** Data to examine follows **
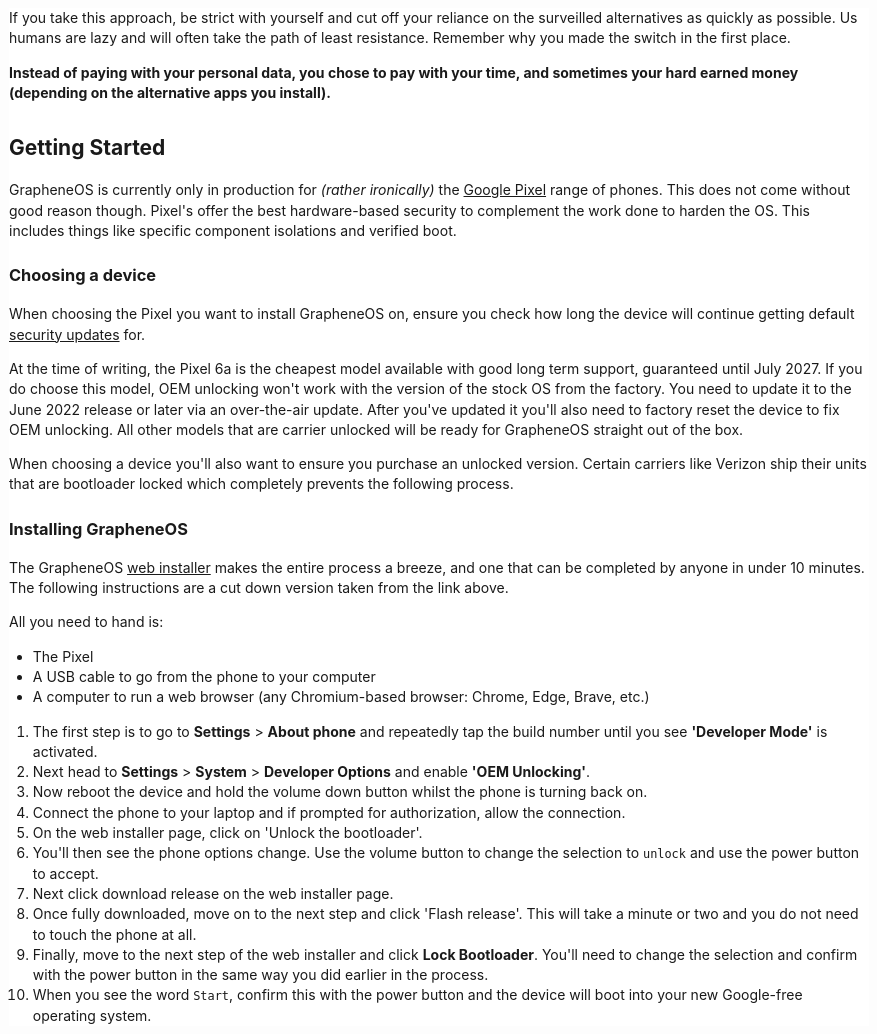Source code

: If you take this approach, be strict with yourself and cut off your reliance on the surveilled alternatives as quickly as possible. Us humans are lazy and will often take the path of least resistance. Remember why you made the switch in the first place.

**Instead of paying with your personal data, you chose to pay with your time, and sometimes your hard earned money (depending on the alternative apps you install).**

## Getting Started

GrapheneOS is currently only in production for _(rather ironically)_ the [Google Pixel](https://grapheneos.org/faq#supported-devices) range of phones. This does not come without good reason though. Pixel's offer the best hardware-based security to complement the work done to harden the OS. This includes things like specific component isolations and verified boot.

### Choosing a device

When choosing the Pixel you want to install GrapheneOS on, ensure you check how long the device will continue getting default [security updates](https://support.google.com/pixelphone/answer/4457705?hl=en#zippy=%2Cpixel-xl-a-a-g-a-g) for.

At the time of writing, the Pixel 6a is the cheapest model available with good long term support, guaranteed until July 2027. If you do choose this model, OEM unlocking won't work with the version of the stock OS from the factory. You need to update it to the June 2022 release or later via an over-the-air update. After you've updated it you'll also need to factory reset the device to fix OEM unlocking. All other models that are carrier unlocked will be ready for GrapheneOS straight out of the box.

When choosing a device you'll also want to ensure you purchase an unlocked version. Certain carriers like Verizon ship their units that are bootloader locked which completely prevents the following process.

### Installing GrapheneOS

The GrapheneOS [web installer](https://grapheneos.org/install/web) makes the entire process a breeze, and one that can be completed by anyone in under 10 minutes.
The following instructions are a cut down version taken from the link above.

All you need to hand is:

- The Pixel
- A USB cable to go from the phone to your computer
- A computer to run a web browser (any Chromium-based browser: Chrome, Edge, Brave, etc.)

1. The first step is to go to **Settings** > **About phone** and repeatedly tap the build number until you see **'Developer Mode'** is activated.
2. Next head to **Settings** > **System** > **Developer Options** and enable **'OEM Unlocking'**.
3. Now reboot the device and hold the volume down button whilst the phone is turning back on.
4. Connect the phone to your laptop and if prompted for authorization, allow the connection.
5. On the web installer page, click on 'Unlock the bootloader'.
6. You'll then see the phone options change. Use the volume button to change the selection to `unlock` and use the power button to accept.
7. Next click download release on the web installer page.
8. Once fully downloaded, move on to the next step and click 'Flash release'. This will take a minute or two and you do not need to touch the phone at all.
9. Finally, move to the next step of the web installer and click **Lock Bootloader**. You'll need to change the selection and confirm with the power button in the same way you did earlier in the process.
10. When you see the word `Start`, confirm this with the power button and the device will boot into your new Google-free operating system.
** End of Data to examine **
◆ What you should do: Please repeat every record exactly as it stands, leaving out any pictures.

◆ Written solution:
Source code

: If you take this approach, be strict with yourself and cut off your reliance on the surveilled alternatives as quickly as possible. Us humans are lazy and will often take the path of least resistance. Remember why you made the switch in the first place.

**Instead of paying with your personal data, you chose to pay with your time, and sometimes your hard earned money (depending on the alternative apps you install).**

## Getting Started

GrapheneOS is currently only in production for _(rather ironically)_ the [Google Pixel](https://grapheneos.org/faq#supported-devices) range of phones. This does not come without good reason though. Pixel's offer the best hardware-based security to complement the work done to harden the OS. This includes things like specific component isolations and verified boot.

### Choosing a device

When choosing the Pixel you want to install GrapheneOS on, ensure you check how long the device will continue getting default [security updates](https://support.google.com/pixelphone/answer/4457705?hl=en#zippy=%2Cpixel-xl-a-a-g-a-g) for.

At the time of writing, the Pixel 6a is the cheapest model available with good long term support, guaranteed until July 2027. If you do choose this model, OEM unlocking won't work with the version of the stock OS from the factory. You need to update it to the June 2022 release or later via an over-the-air update. After you've updated it you'll also need to factory reset the device to fix OEM unlocking. All other models that are carrier unlocked will be ready for GrapheneOS straight out of the box.

When choosing a device you'll also want to ensure you purchase an unlocked version. Certain carriers like Verizon ship their units that are bootloader locked which completely prevents the following process.

### Installing GrapheneOS

The GrapheneOS [web installer](https://grapheneos.org/install/web) makes the entire process a breeze, and one that can be completed by anyone in under 10 minutes.
The following instructions are a cut down version taken from the link above.

All you need to hand is:

- The Pixel
- A USB cable to go from the phone to your computer
- A computer to run a web browser (any Chromium-based browser: Chrome, Edge, Brave, etc.)

1. The first step is to go to **Settings** > **About phone** and repeatedly tap the build number until you see **'Developer Mode'** is activated.
2. Next head to **Settings** > **System** > **Developer Options** and enable **'OEM Unlocking'**.
3. Now reboot the device and hold the volume down button whilst the phone is turning back on.
4. Connect the phone to your laptop and if prompted for authorization, allow the connection.
5. On the web installer page, click on 'Unlock the bootloader'.
6. You'll then see the phone options change. Use the volume button to change the selection to `unlock` and use the power button to accept.
7. Next click download release on the web installer page.
8. Once fully downloaded, move on to the next step and click 'Flash release'. This will take a minute or two and you do not need to touch the phone at all.
9. Finally, move to the next step of the web installer and click **Lock Bootloader**. You'll need to change the selection and confirm with the power button in the same way you did earlier in the process.
10. When you see the word `Start`, confirm this with the power button and the device will boot into your new Google-free operating system.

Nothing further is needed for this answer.